### EXERCISE DETAILS
Begin at the line that contains "left ear: (540, 125)" and repeat every line from there to the end of the records below, inclusive, without adding any other line.

[People photos with keypoints]
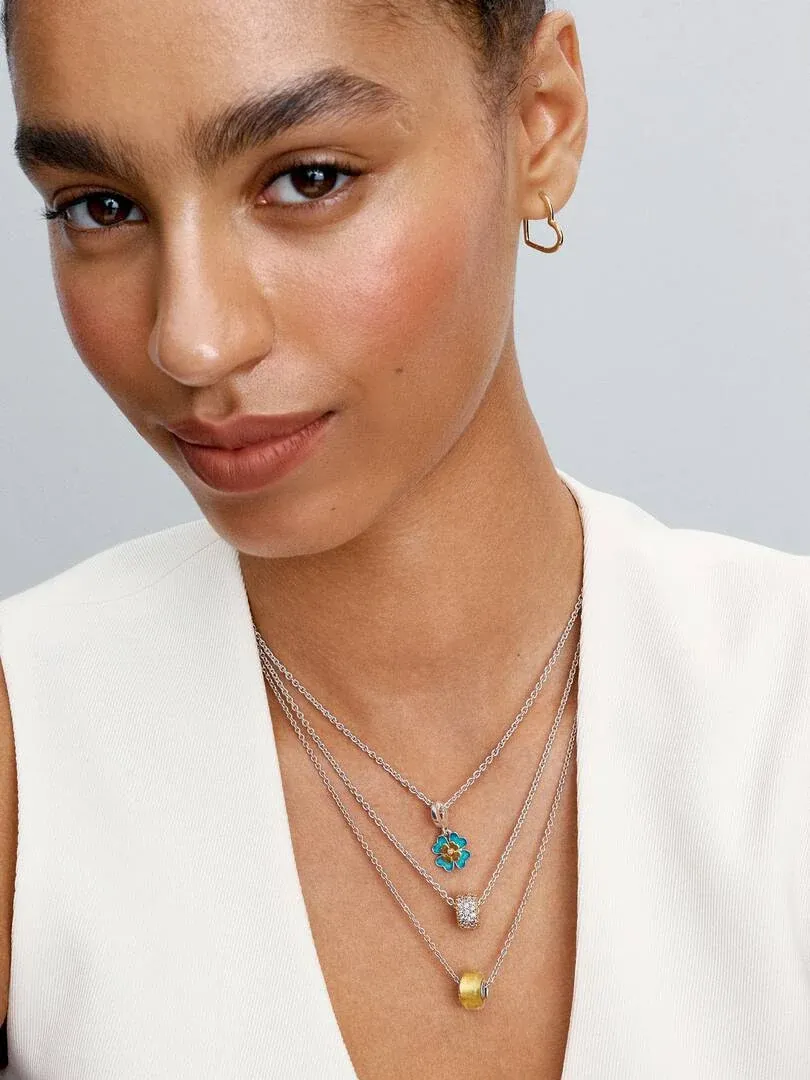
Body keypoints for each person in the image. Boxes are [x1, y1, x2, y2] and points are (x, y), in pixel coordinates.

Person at [0, 0, 808, 1077]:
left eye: (308, 179)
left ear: (540, 125)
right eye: (100, 206)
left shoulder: (781, 708)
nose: (191, 338)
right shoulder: (27, 752)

### ANSWER TO THE EXERCISE
left ear: (540, 125)
right eye: (100, 206)
left shoulder: (781, 708)
nose: (191, 338)
right shoulder: (27, 752)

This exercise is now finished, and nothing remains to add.